◆ **DOCUMENT PASSAGE**:
___

One-way logic is a response to many-to-one relationship in which there are many circumstances that lead to a single outcome, but from that outcome we cannot stipulate what was the circumstance that led to it.

Please note that no real lobsters were harmed in the making of this analogy.

1.2.7 Caveat augur

Based on the fairly well-known warning to shoppers: ‘Caveat Emptor’ (let the buyer beware) these call-out sections provide warnings to all soothsayers (or estimators) who try to predict the future, that in some circumstances we many encounter difficulties in using some of the techniques. They should not be considered to be foolproof or be a panacea to cure all ills.

Caveat augur

These are warnings to the estimator that there are certain limitations, pitfalls or tripwires in the use or interpretation of some of the techniques. We cannot profess to cover every particular aspect, but where they come to mind these gentle warnings are shared

1.2.8 Worked examples

There is a proliferation of examples of the numerical techniques in action. These are often tabular in form to allow us to reproduce the examples in Microsoft Excel (other spreadsheet tools are available). Graphical or pictorial figures are also used frequently to draw attention to particular points. The book advocates that we should ‘always draw a picture before and after analysing data.’ In some cases, we show situations where a particular technique is unsuitable (i.e. it doesn’t work) and try to explain why. Sometimes we learn from our mistakes; nothing and no-one is infallible in the wondrous world of estimating. The tabular examples follow the spirit and intent of Best Practice Spreadsheet Modelling (albeit limited to black and white in the absences of affordable colour printing), the principles and virtues of which are summarised here in Volume I Chapter 3.

1.2.9 Useful Microsoft Excel functions and facilities

Embedded in many of the examples are some of the many useful special functions and facilities found within Microsoft Excel (often, but not always, the estimator’s toolset of choice because of its flexibility and accessibility). Together we explore how we can exploit these functions and features in using the techniques described in this book.

___

◆ **EXTRACTED ENTRIES**:

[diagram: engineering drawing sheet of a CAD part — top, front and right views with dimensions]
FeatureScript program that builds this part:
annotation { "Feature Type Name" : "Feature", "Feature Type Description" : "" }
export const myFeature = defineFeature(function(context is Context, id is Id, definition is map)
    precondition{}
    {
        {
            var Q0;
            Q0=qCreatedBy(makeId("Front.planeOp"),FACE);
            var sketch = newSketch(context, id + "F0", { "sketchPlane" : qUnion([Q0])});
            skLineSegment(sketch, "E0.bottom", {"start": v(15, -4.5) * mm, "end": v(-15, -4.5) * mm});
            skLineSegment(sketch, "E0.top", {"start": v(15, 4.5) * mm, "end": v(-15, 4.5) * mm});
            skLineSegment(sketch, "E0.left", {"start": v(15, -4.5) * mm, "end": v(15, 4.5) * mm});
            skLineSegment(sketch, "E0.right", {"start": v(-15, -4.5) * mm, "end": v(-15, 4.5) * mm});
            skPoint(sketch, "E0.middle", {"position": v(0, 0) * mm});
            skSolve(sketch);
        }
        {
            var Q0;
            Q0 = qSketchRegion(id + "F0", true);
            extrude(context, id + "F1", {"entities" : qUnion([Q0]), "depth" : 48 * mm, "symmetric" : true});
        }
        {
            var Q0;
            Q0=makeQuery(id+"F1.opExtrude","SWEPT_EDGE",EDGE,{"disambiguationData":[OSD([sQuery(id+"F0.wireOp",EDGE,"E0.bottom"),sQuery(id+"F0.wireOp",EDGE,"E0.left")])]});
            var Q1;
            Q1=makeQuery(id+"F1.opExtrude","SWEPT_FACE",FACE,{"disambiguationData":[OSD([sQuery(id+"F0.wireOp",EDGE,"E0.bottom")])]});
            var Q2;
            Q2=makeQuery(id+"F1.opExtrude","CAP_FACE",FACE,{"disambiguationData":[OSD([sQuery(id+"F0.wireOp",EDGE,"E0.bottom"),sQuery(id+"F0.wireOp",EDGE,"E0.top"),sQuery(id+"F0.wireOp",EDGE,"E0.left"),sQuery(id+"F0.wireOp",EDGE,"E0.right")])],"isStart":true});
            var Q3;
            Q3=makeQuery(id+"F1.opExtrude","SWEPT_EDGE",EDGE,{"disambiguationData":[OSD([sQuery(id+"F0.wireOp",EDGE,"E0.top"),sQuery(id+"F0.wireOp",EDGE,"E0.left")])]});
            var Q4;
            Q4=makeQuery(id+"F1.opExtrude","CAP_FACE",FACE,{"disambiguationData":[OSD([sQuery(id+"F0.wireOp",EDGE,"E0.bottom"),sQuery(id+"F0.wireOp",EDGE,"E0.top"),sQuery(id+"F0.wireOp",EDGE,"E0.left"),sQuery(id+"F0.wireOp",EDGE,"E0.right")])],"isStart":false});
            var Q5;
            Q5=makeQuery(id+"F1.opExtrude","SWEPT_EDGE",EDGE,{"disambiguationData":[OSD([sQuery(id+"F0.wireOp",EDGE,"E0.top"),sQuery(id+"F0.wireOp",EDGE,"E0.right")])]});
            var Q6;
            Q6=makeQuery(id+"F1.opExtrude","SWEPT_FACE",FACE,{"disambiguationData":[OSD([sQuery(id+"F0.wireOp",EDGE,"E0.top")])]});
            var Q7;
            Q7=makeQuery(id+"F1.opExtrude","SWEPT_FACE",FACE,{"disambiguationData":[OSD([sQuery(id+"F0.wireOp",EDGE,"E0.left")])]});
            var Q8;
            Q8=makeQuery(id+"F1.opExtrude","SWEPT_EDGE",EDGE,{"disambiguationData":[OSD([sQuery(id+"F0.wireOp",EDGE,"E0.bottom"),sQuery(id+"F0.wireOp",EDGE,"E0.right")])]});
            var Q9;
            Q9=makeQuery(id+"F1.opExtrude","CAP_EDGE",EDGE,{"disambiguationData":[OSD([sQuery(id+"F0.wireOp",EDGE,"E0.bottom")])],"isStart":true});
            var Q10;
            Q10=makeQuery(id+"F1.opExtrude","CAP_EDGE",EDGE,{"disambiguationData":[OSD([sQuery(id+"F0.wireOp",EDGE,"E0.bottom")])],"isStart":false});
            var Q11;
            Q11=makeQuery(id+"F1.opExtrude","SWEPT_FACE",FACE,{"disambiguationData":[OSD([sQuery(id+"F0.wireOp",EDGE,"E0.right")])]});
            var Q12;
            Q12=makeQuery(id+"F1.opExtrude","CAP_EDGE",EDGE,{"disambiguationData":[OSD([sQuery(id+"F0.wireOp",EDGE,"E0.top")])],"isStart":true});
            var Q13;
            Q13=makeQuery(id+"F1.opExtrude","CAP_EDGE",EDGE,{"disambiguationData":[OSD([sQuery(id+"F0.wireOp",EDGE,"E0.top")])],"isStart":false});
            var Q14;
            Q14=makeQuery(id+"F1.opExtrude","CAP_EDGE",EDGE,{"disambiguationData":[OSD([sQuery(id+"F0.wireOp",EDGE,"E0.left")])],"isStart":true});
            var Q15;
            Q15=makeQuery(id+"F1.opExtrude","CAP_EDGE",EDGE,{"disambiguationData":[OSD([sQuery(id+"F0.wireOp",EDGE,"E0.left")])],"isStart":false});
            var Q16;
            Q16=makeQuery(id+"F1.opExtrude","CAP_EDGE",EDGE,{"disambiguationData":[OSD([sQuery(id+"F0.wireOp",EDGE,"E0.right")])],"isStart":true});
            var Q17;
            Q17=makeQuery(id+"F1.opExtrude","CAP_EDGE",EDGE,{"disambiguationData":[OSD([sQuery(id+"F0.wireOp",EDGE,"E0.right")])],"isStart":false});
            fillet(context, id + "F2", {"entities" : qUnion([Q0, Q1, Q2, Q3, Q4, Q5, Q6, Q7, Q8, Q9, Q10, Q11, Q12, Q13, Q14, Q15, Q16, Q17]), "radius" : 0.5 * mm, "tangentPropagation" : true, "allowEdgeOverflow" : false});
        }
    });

___

◆ **CHALLENGES**:
a) From the estimating excerpt, set down the passage starting with "1.2.9 Useful Microsoft" and going on through "in this book.".
b) Answer these questions from the estimating excerpt:
(i) Which warning to shoppers is the name "Caveat augur" based on, and what does it mean?
(ii) In which program are the tabular examples meant to be reproduced?
(iii) What does the book advocate we should always do before and after analyzing data?
The records were drawn from a different source than the text.

◆ **COMPLETED EXERCISE**:
a)
1.2.9 Useful Microsoft Excel functions and facilities

Embedded in many of the examples are some of the many useful special functions and facilities found within Microsoft Excel (often, but not always, the estimator’s toolset of choice because of its flexibility and accessibility). Together we explore how we can exploit these functions and features in using the techniques described in this book.

b)
(i) It is based on "Caveat Emptor," which means "let the buyer beware."
(ii) They are meant to be reproduced in Microsoft Excel.
(iii) We should always draw a picture.